Nonprofit fills regional need for early childhood education

As we celebrate the back-to-school season with first-day pictures and honor-roll goals, we must also pause to consider the nearly 50,000 kids under 5 in the Greater Peninsula and Northern Neck whose similar hopes are in jeopardy. The difference: early access to foundational skills that prepare kids to succeed in school.

You may know this child. He’s the second born in a family whose eldest has been in child care since 6 months of age. At nearly 1, he’s waiting for a spot to open up. His parents balance work and child care between themselves and relatives. Screens help keep him occupied, but as he becomes increasingly mobile, he needs new stimulation and experiences – more than what family alone can provide.

little boy crawling on floor small

Regardless of income, race, or geography, all children deserve early experiences that support healthy cognitive and social-emotional growth and development.

That’s where FirstSpark, formerly Smart Beginnings Virginia Peninsula, comes in. We stand shoulder to shoulder with the parents and teachers carrying this great responsibility. And when need exceeds capacity, FirstSpark engages our community – families, educators, policymakers, and businesses – to help prioritize needs and fill gaps. We do that by leading our region’s early education quality improvement efforts (VQB5), providing programming and resources to support classrooms and teachers, helping parents access resources, and driving cross-sector dialog and solutions.

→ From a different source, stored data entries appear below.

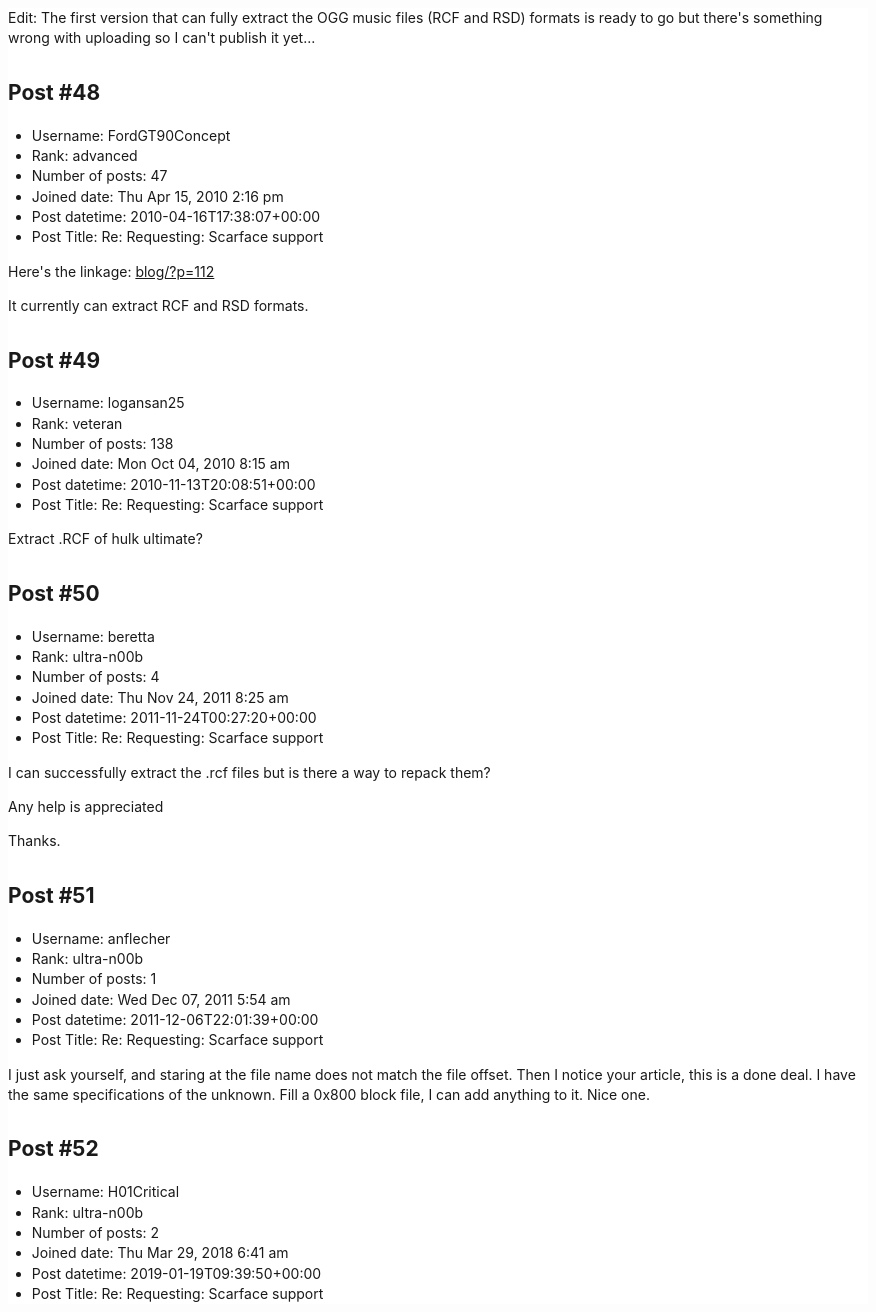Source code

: 
Edit: The first version that can fully extract the OGG music files (RCF and RSD) formats is ready to go but there's something wrong with uploading so I can't publish it yet...
## Post #48
- Username: FordGT90Concept
- Rank: advanced
- Number of posts: 47
- Joined date: Thu Apr 15, 2010 2:16 pm
- Post datetime: 2010-04-16T17:38:07+00:00
- Post Title: Re: Requesting: Scarface support

Here's the linkage:
[blog/?p=112](http://forum.xentax.com/blog/?p=112)

It currently can extract RCF and RSD formats.
## Post #49
- Username: logansan25
- Rank: veteran
- Number of posts: 138
- Joined date: Mon Oct 04, 2010 8:15 am
- Post datetime: 2010-11-13T20:08:51+00:00
- Post Title: Re: Requesting: Scarface support

Extract .RCF of hulk ultimate?
## Post #50
- Username: beretta
- Rank: ultra-n00b
- Number of posts: 4
- Joined date: Thu Nov 24, 2011 8:25 am
- Post datetime: 2011-11-24T00:27:20+00:00
- Post Title: Re: Requesting: Scarface support

I can successfully extract the .rcf files but is there a way to repack them?

Any help is appreciated 

Thanks.
## Post #51
- Username: anflecher
- Rank: ultra-n00b
- Number of posts: 1
- Joined date: Wed Dec 07, 2011 5:54 am
- Post datetime: 2011-12-06T22:01:39+00:00
- Post Title: Re: Requesting: Scarface support

I just ask yourself, and staring at the file name does not match the file offset. Then I notice your article, this is a done deal.  I have the same specifications of the unknown. Fill a 0x800 block file, I can add anything to it. Nice one.
## Post #52
- Username: H01Critical
- Rank: ultra-n00b
- Number of posts: 2
- Joined date: Thu Mar 29, 2018 6:41 am
- Post datetime: 2019-01-19T09:39:50+00:00
- Post Title: Re: Requesting: Scarface support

FirstSpark is actively engaged in several activities with significant regional impact.

The Mixed-Delivery Preschool Program is a private/public partnership providing publicly funded early learning programs for 230 local children who have been identified as not ready for kindergarten.

“Families with children ages 6 weeks to 5 have access to a full day, full year accredited program without the burden of child care costs,” says Sherry Custis, Peake Childhood Center curriculum coordinator. “The grant also helps us provide competitive salaries and benefits that enable us to hire and retain outstanding staff.”

As FirstSpark shifts into more of a regional systems coordination role as a lead agency for Virginia Early Childhood Foundation’s Ready Regions Network, our family councils will take on greater importance, informing efforts to build a more responsive system and serving as a voice for local families. This group connects parents with each other and solutions while aggregating community needs to inform regional solutions and policy.

“There are outlets, resources, and programs you haven’t heard of, that will help you reach goals for your kids,” says Krystal Barnes, a member of FirstSpark’s Family Council. “As someone who’s new to Hampton, FirstSpark and the Family Council are how I’m building a new, local village. Don’t get caught in a bubble where we don’t seek help, because it’s out there!”

Across the United States, and more acutely in underserved regions like ours, we have a system that is too expensive for many to afford, but not generating enough revenue to drive quality education. In our region alone, we have 197 sites for babies and toddlers, but if we look at the availability of spots for families 200% below the poverty level, we only see 1 slot for every 6 babies and toddlers. While Virginia has taken steps to stabilize the system and find long-term solutions, including mixed delivery and flexible parent subsidy programs, demand for these resources is only increasing as more Virginians return to work.

For the sake of our kids and our community, we cannot afford to let this system crumble.